Supermassive black holes (SMBHs) are primarily made of baryonic matter, not dark matter (DM).
Accretion disks
In order for the black hole to grow, it needs to accrete matter. In general, the probability of a particle, dark or baryonic, just randomly passing the SMBH and falling in is small. Rather, a large accretion disk forms around the SMBH. This disk is made from baryons which may collide and lose energy; in other words, the gas loses energy due to friction, emitting it as radiation. But because DM is collisionless, it doesn't take part in this accretion disk.
However, the answer to your question (about the galactic ratio, not about the SMBH's ratio) may still be "No, it's not the same", but for another reason than you think:
Feedback from stars and AGN
The more massive the galaxy is, the more massive its SMBH tends to be, and hence the more luminous its accretion disk tends to be (at least for some periods of time). The result is an active galactic nucleus (AGN), the most luminous of which are known as quasars.

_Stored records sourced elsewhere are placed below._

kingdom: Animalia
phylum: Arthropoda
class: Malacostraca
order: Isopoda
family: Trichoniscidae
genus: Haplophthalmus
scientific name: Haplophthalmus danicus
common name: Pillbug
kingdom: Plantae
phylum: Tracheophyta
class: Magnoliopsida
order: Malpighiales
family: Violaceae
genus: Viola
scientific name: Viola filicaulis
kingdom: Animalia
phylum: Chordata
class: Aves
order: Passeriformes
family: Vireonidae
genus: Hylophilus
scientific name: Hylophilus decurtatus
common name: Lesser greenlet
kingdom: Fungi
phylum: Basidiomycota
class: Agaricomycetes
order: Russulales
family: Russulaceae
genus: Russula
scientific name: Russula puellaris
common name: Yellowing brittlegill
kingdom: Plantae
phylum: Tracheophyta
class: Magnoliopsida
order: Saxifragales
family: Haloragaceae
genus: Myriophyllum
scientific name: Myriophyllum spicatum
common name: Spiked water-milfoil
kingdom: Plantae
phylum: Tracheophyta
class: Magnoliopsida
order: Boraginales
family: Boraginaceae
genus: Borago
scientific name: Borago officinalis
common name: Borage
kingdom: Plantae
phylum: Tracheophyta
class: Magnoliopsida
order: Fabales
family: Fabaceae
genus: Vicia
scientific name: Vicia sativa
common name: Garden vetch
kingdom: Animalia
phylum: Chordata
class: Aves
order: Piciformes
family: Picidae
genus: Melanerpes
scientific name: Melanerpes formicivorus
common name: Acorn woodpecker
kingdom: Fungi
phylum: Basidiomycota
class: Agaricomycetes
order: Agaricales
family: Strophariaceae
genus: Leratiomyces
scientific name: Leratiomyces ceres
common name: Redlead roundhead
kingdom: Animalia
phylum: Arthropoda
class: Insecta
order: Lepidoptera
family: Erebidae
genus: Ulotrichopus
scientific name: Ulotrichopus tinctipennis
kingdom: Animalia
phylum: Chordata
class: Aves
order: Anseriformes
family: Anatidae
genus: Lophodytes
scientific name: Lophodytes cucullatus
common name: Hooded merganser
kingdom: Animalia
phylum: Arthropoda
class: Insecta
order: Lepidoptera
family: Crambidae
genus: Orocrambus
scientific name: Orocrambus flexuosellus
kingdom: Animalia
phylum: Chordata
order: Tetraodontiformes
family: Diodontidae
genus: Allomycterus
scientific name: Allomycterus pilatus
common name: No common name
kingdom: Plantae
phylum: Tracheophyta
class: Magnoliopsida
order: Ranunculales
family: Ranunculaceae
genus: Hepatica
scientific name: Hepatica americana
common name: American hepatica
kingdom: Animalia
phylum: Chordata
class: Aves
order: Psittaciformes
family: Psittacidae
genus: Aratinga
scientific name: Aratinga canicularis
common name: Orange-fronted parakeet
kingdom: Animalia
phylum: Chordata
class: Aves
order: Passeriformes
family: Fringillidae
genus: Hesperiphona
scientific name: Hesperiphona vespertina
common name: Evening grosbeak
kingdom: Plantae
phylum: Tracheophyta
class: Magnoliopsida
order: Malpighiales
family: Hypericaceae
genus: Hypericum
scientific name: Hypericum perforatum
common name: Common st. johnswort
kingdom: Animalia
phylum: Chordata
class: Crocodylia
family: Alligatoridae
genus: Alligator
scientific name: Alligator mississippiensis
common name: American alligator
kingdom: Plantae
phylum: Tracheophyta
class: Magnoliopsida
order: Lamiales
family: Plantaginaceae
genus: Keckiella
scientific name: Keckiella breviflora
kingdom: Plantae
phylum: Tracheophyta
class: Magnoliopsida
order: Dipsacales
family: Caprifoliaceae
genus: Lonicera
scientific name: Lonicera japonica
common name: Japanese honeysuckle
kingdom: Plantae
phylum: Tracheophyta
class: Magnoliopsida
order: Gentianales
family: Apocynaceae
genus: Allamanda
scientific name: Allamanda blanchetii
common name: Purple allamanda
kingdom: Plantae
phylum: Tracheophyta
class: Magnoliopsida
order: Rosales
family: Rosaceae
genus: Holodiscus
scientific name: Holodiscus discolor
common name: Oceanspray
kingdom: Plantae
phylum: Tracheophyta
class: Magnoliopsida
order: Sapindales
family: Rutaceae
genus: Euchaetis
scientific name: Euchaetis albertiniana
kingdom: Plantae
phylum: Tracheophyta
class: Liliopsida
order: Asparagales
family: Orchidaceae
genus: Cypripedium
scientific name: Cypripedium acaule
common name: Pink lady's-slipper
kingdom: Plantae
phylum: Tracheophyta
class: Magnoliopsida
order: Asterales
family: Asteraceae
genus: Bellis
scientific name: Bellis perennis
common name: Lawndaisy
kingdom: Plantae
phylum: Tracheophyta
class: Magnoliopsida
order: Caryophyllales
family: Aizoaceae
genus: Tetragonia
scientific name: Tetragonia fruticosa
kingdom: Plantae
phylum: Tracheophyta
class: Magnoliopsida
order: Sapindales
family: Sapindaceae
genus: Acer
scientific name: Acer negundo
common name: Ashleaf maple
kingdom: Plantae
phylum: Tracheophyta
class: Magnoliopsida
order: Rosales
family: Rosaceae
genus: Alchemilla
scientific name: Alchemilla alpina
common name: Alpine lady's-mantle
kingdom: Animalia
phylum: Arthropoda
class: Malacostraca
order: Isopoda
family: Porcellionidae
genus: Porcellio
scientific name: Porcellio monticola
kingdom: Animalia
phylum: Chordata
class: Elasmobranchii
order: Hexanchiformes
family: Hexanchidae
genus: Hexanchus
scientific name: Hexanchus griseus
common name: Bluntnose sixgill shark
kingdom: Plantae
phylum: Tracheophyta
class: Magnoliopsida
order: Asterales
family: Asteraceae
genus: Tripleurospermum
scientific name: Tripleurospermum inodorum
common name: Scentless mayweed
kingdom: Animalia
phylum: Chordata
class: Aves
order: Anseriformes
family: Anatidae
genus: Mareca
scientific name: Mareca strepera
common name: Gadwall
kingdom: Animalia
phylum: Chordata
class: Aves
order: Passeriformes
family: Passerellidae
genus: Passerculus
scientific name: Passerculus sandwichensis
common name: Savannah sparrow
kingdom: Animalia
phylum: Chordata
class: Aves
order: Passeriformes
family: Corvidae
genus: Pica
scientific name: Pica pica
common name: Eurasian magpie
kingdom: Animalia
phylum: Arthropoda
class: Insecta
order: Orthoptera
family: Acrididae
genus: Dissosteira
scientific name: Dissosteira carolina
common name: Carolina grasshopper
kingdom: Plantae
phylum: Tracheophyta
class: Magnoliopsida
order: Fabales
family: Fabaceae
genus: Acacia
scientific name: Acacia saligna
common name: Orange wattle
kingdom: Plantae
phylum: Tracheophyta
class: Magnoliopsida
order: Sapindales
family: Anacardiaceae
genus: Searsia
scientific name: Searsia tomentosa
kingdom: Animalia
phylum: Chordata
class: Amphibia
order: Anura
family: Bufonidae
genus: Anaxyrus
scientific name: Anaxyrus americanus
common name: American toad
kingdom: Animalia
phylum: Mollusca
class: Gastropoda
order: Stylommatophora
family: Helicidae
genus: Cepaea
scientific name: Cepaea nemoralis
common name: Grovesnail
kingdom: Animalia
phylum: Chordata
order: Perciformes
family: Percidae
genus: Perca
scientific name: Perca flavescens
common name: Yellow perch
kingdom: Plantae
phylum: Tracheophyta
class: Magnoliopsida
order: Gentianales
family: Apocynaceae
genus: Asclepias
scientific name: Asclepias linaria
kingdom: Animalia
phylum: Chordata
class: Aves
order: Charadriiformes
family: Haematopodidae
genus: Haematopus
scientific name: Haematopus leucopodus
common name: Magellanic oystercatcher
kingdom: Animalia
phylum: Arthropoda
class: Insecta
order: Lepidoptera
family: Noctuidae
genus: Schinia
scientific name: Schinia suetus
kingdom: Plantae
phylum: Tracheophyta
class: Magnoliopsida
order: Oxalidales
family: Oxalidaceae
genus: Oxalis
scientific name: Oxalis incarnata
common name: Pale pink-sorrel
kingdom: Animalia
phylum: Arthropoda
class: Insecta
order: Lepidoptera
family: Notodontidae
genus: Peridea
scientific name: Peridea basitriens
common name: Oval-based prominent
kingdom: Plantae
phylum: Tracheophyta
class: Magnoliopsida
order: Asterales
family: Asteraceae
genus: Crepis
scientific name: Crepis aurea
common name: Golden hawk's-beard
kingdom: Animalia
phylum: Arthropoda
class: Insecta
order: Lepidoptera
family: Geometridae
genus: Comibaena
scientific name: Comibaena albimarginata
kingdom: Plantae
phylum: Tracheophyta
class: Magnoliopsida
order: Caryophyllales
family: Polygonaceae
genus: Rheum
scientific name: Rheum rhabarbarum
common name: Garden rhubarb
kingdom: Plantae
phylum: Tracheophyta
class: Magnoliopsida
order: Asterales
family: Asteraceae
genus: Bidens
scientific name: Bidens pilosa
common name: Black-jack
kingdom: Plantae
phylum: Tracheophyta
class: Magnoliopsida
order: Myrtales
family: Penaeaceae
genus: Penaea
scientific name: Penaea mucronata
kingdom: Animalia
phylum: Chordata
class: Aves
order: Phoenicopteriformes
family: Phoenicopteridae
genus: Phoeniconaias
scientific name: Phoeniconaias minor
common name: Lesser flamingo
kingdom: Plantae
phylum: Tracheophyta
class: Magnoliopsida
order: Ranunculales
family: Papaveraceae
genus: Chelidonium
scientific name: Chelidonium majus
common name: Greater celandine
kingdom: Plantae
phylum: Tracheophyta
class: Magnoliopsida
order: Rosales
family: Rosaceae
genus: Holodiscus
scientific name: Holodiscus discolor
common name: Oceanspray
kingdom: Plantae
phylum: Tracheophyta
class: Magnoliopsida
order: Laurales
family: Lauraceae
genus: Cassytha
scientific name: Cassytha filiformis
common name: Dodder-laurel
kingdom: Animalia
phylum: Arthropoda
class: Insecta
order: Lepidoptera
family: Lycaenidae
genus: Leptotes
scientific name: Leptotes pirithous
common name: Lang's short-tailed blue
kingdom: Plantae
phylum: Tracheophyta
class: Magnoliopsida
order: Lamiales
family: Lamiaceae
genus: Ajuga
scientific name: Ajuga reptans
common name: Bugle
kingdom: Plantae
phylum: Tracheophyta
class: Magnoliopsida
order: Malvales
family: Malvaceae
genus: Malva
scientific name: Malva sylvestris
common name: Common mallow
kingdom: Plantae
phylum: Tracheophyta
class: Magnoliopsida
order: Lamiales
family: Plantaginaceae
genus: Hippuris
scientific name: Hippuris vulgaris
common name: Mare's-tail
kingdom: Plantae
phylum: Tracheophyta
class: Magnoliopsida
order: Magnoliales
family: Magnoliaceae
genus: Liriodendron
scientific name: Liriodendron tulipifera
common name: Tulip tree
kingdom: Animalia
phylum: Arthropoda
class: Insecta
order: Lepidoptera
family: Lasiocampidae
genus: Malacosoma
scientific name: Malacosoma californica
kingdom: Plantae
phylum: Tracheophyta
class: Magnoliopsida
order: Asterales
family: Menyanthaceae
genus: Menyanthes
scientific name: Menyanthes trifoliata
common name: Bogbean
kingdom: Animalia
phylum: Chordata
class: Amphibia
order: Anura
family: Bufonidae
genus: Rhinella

Since galaxies are all formed from the same matter with a primordial ratio of baryons-to-DM, in principle all galaxies should retain this ratio. However, comparing the stellar mass of galaxies to their total mass, the so-called stellar mass-halo mass (SMHM) relation shows a distinct trend: Baryons seem to be "missing" at both the low-mass and the high-mass end, as seen in this cartoon plot from Silk & Mason (2012):

The plot shows the number of galaxies as a function of luminosity (which correlates with mass). The higher the mass, the fewer the galaxies there are. If all galaxies shared the same baryon-to-DM fraction, they should lie on the red line. But observationally, the relation seems to follow something like the blue line.
The reason is thought to be feedback processes expelling the baryons from the galaxy, hence lowering the baryon-to-DM fraction. The more massive the galaxy, the larger the AGN feedback. Low-mass galaxies have less efficient AGN, but still have feedback from stars (both exploding supernovae and radiation pressure). So do the massive galaxies, but the low-mass galaxies have a shallower gravitational potential, making it harder for them to retain the gas.